Midwife ~ Senior midwife ~ New graduate midwife ~ Labour and delivery ~ Breech presentation ~ Water birth ~ Standard of care ~ Right 4(1)

A woman was admitted in labour to a primary maternity unit where she was met by her lead maternity carer (LMC) midwife, a new graduate. The LMC performed a vaginal examination to assess the progress of the woman's labour, and felt small bumps to one side of the cervix. The LMC was not sure what they were and contacted her senior midwife mentor to discuss her findings. She asked the senior midwife to come to the unit to support and assist her, and when she arrived about an hour later, the woman was in a birthing pool.

Shortly afterwards, the LMC attempted to perform a vaginal examination, but because of the woman's position in the pool she had difficulty adequately feeling the cervix. However, she was still able to feel the bumps. The LMC obtained the woman's permission for the senior midwife to examine her, but when asked to do the examination the senior midwife refused to do so, telling the LMC that she was "doing fine". A few minutes later, when the LMC again examined the woman vaginally, she found that the woman's cervix was fully dilated and the "bumps" were still evident. Fifteen minutes later, the woman pushed with a contraction and it was apparent that the baby was in the breech position. The senior midwife notified the duty midwife that there was an imminent delivery of an undiagnosed breech, and asked for oxygen.
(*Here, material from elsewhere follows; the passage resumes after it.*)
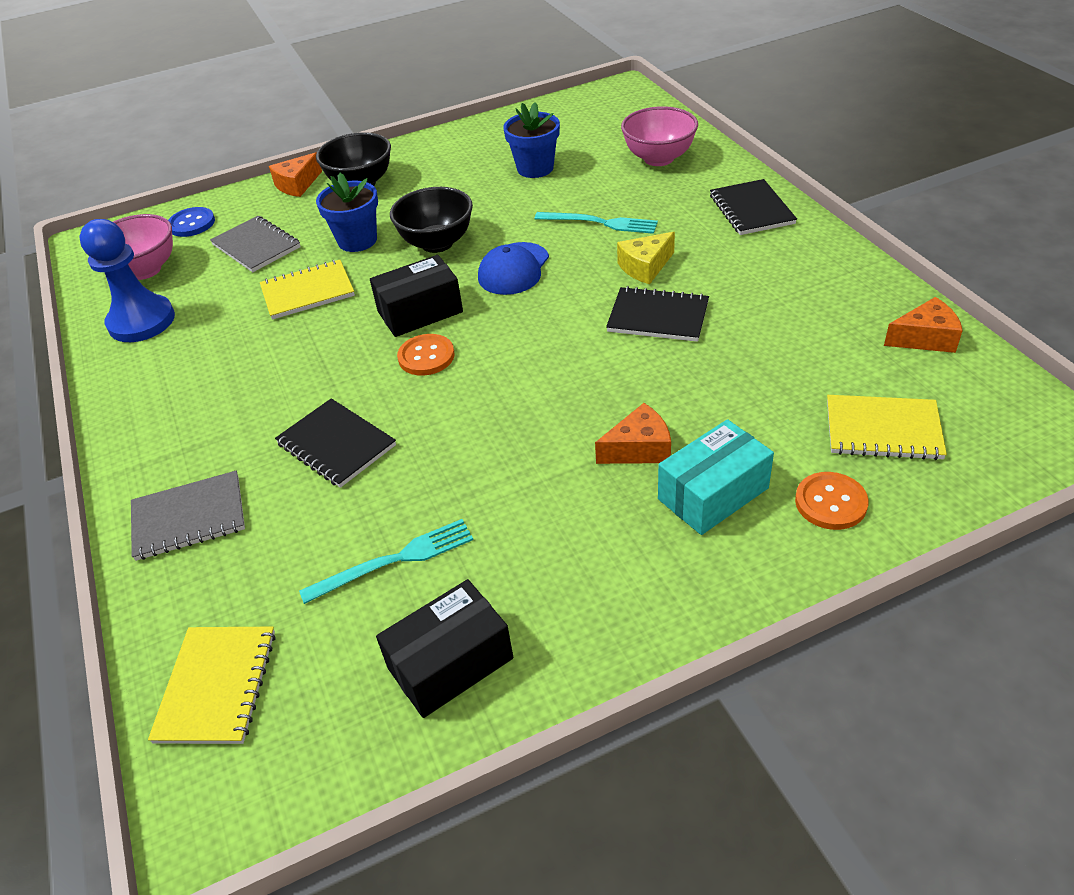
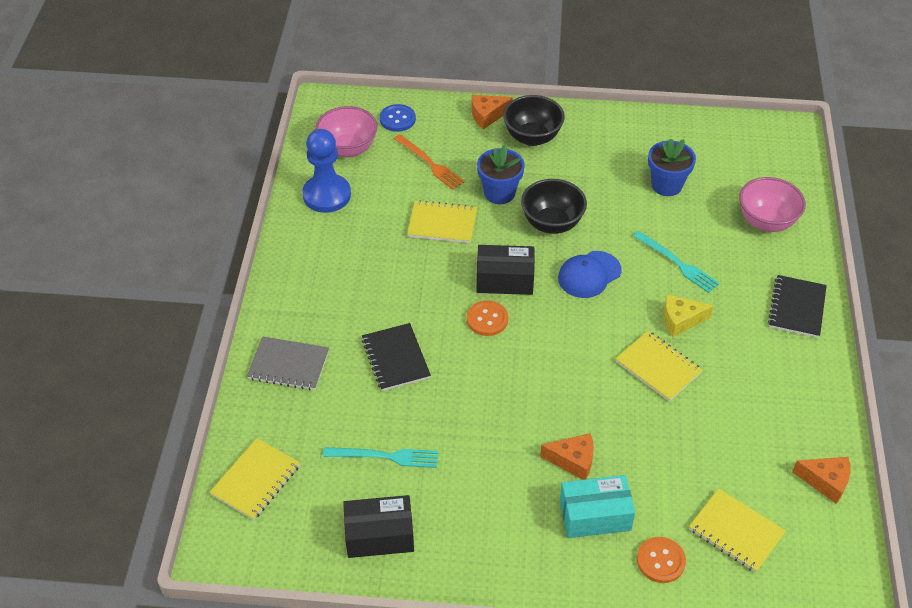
camera: 25 degrees right, 5 degrees up
(256, 246) = (430, 163): grey notebook -> orange fork
(658, 317) = (658, 367): black notebook -> yellow notebook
The baby was born 22 minutes later, flat and unresponsive. The emergency bell was rung and medical assistance arrived within seven minutes, but the baby could not be resuscitated.

It was held that the senior midwife failed to act with reasonable care and skill when she declined to examine the woman at the LMC's request, and breached Right 4(1). It was noted that even if she had examined the woman at this time, it would not have altered the care they provided from that point, or the outcome.

It was also held that the LMC took reasonable steps to follow up her unusual findings by seeking the senior midwife's assistance. Although she was falsely reassured, her actions were appropriate in the circumstances and she did not breach the Code. She provided adequate information and appropriate antenatal care. She did very well, with the senior midwife's assistance, to manage the actual breech birth.

The case highlights the importance of effective mentoring, support and oversight for new midwives and the duty of care owed by the mentoring midwife to the consumer. The mentoring midwife acts as a safety net and is not simply a bystander.